Parlons de votre album Kingdom. Il est très dansant. C’était voulu dès le départ ?
Je fais les choses selon mon humeur et depuis pas mal d’années, la mienne est assez joviale. J’aime danser, retrouver mes potes et m’éclater avec eux. J’ai ramené beaucoup d’éléments pop et dance dans l’album. Il y a aussi une certaine complexité d’harmonies, un peu plus RnB car ce sont des influences musicales que j’ai depuis tout petit. J’ai vraiment mélangé tout ce qui me fait kiffer.
On découvre des textes assez personnels. Était-ce une façon de livrer vos états d’âme ?
Avant que ces textes ne deviennent des chansons, ils étaient des poèmes. J’ai toujours écrit et j’ai toujours aimé le faire pour m’exprimer. Je suis certes extraverti mais je cache aussi beaucoup ce que je ressens. Je n’arrive pas à le mettre en phrases lors d’une conversation, dire que je suis triste, content et pourquoi. Un poème, une chanson sont plus simples pour moi. C’est un peu comme un pont pour m’exprimer. Je raconterai toujours mes histoires ainsi.
Est-ce qu’un titre comme Jaloux est une réponse en musique aux « haters » ?
Je ne réponds jamais aux autres quand il s’agit de quelque chose de négatif. Dans ce cas des « haters », qui représentent le négatif maximum, je ne m’adresse pas à eux mais à moi-même. Je me dis de ne pas devoir les calculer, que ce sont tous des jaloux et que je ne dois pas les écouter. Ce n’est pas quelque chose que j’applique toujours car il m’arrive de les écouter quand ils me disent que je ne chante pas bien, que je suis nul…, mais à chaque fois que je chante ce morceau, c’est pour moi un rappel au fait que je ne dois pas les prendre en compte. En plus, ils ne méritent pas autant d’attention.
Avez-vous eu l’impression que ce disque a été réalisé rapidement ou qu’il est la concrétisation d’un long processus ?
C’est l’aboutissement de quelque chose de long et que le public n’a pas vu. Avant « Destination Eurovision », je n’étais pas reconnu par grand monde. J’avais mes followers sur les réseaux sociaux et pour eux, l’album n’a pas été fait rapidement car cela fait très longtemps qu’ils l’attendent. Depuis deux ans, je sortais des titres, que je partageais sur mes stories, des moments où j’écrivais, où je composais… Je suis arrivé à un premier rendez-vous avec mon label et j’avais 200 démos. On a gardé dans ce disque beaucoup de ces éléments préparés pendant ces années.
C’est un premier album assez riche, avec quinze titres. Avez-vous un préféré ?
En ce moment, je dirais que c’est Basic car je commence à le faire en live et je le trouve vraiment très cool.

**DOCUMENTS SOURCES:**
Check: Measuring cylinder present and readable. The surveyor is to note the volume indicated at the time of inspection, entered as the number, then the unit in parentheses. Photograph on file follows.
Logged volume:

**TRAVAIL DEMANDÉ:**
**A.** Dans l'entretien sur l'album Kingdom, combien de démos l'artiste avait-il lors de son premier rendez-vous avec son label ?
**B.** Rédigez la suite de l'entretien consacré à l'album Kingdom, à partir de sa dernière réponse.

**CORRIGÉS:**
**A.** 200 démos.

**B.**
C’est le prochain single ?
Le nouveau single est Jaloux depuis très peu de temps donc on va continuer à le faire vivre encore un peu (Rires). Il le mérite car c’est un titre dansant, qui a un bon message et qui me plaît beaucoup.
Est-ce que vous avez eu peur pendant l’Eurovision que le message que vous portez prenne plus de place que votre musique ?
Non car le morceau est très fort, mais il fallait que le message le soit aussi car c’était mon objectif. La musique est comme un vaisseau. Dans celui-ci, il y a le message et le vaisseau doit aller jusqu’au destinataire pour livrer le message. Mon intérêt était d’utiliser mon morceau pour me présenter et exprimer ce que je voulais. Quand la chanson est sortie le 4 janvier dernier, je me suis rendu compte que le message me dépassait complètement et qu’il atteignait des gens d’horizons très différents. De plus, j’ai vu qu’il pouvait les porter et les aider à se sentir plus forts.
Vous préparez une tournée. Comment l’appréhendez-vous ?
J’ai vraiment hâte. Je pense que ce sera vraiment cool et ce qui est très positif est que j’adore travailler, il y a beaucoup de préparations, de détails à voir, de choses à contrôler car j’aime tout contrôler (Rires). J’aime regarder, superviser et c’est vraiment propre à ceux qui sont du signe de la vierge. Je pense que ce sera une expérience très enrichissante.
Quel est selon vous le public qui viendra vous voir en concert ?
Je pense qu’il y aura des parents qui vont emmener leurs enfants, des adultes également qui m’ont découvert à l’Eurovision et qui ne connaissent que Roi et j’espère aussi que certains curieux vont se procurer des billets pour le spectacle sans vraiment me connaître. Je pense que les gens pourront ainsi découvrir qui je suis vraiment car on me donne une 1h30 sur scène avec mes titres.
Et votre nom en lettres rouges sur l’Olympia ?
Je ne me rends pas compte. Je pense que le jour où je vais me pointer devant l’Olympia et que je vais voir ça, je vais faire un malaise. C’est fou… De plus, ce sera le tout premier concert de ma tournée. Il n’y en a même pas un ou deux avant, je commence directement avec cette salle.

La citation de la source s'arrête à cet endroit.